Media report 'selective journalism'

Published:Saturday | July 19, 2014 | 12:00 AM

Tyrone Thompson, Staff Reporter

MINISTER OF Health Dr Fenton Ferguson has called images shown in a recent media report on the Bellevue hospital a case of 'selective journalism'.

The minister led journalists on a tour of the facility yesterday, in response to a televised report, which claimed patients at the hospital were being held in dehumanising conditions.

Ferguson argued that the footage shown in the report could not have been recently acquired and were, in fact, a throwback to a report done by The Sunday Gleaner in 2012, as since that report, the facility has seen major transformation.

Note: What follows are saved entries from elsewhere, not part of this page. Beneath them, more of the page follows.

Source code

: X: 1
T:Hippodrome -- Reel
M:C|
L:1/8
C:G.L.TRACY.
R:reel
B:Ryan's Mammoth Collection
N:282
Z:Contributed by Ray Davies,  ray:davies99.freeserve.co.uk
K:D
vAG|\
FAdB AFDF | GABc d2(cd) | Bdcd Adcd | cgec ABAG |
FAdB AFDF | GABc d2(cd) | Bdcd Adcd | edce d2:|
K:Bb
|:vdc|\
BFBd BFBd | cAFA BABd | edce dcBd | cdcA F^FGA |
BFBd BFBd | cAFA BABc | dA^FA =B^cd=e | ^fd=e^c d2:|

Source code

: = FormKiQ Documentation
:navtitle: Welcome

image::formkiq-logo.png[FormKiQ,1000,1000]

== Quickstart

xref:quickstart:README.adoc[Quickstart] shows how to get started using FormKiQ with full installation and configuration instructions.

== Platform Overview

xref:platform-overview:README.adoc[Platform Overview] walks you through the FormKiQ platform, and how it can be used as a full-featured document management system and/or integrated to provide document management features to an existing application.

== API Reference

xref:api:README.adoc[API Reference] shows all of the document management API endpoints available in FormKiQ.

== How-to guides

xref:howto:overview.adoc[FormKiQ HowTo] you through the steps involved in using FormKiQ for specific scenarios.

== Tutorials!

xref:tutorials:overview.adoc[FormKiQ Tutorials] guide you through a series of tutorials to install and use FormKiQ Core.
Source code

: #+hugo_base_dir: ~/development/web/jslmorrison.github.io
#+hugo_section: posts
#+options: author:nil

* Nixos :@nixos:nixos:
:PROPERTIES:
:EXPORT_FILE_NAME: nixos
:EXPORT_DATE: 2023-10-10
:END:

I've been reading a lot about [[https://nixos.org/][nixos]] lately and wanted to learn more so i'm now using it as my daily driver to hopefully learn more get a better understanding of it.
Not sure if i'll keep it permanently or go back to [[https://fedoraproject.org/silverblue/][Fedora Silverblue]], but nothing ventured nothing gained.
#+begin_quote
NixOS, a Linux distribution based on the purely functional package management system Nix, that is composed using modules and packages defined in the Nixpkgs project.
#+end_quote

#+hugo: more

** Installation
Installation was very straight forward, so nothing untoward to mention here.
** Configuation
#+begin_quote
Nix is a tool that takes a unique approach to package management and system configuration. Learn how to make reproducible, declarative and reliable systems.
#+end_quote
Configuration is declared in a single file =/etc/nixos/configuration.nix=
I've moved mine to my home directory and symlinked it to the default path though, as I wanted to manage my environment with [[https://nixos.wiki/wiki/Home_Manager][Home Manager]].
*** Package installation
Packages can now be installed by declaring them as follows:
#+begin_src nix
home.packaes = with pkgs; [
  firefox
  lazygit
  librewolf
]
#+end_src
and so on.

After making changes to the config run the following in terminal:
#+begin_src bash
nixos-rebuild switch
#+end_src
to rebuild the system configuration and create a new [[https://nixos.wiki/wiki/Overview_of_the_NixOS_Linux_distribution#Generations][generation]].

"The media have an agenda and we have our agenda, so we want to show you what has happened since that first investigative report into the hospital, which was done in the first couple of months when I became minister," said Ferguson.

Stressing that the ministry did not wish to allow the issue to percolate over the weekend, Ferguson said that it was important for the press to see the condition of the facility immediately after the damning report had been aired.

"As you can see, the short notice at which we put this tour together as we did not want to give the impression that we were going to take this weekend to put things in place, so now, you can see it as it is," he said.

Media personnel were shown the patient's living facilities as well as the food-preparation areas at the hospital as both these areas came under considerable criticism in the televised report.

Ferguson told journalists that the facility had not only been improved but the equipment used in food preparation was of a world-class standard.

Administrative dietician at the hospital Marieta May Rhoden reiterated that point, arguing that there were several inaccuracies in the televised report. "We serve meals in disposable containers and so, where it was said that patients were being served porridge in cups and plastic bottles, that is not true, because we specifically serve porridge in eight-ounce containers, of which we have an abundance in stock," Rhoden explained.

She added that individualised meal packages were dispensed for each patient, according to their relative diet.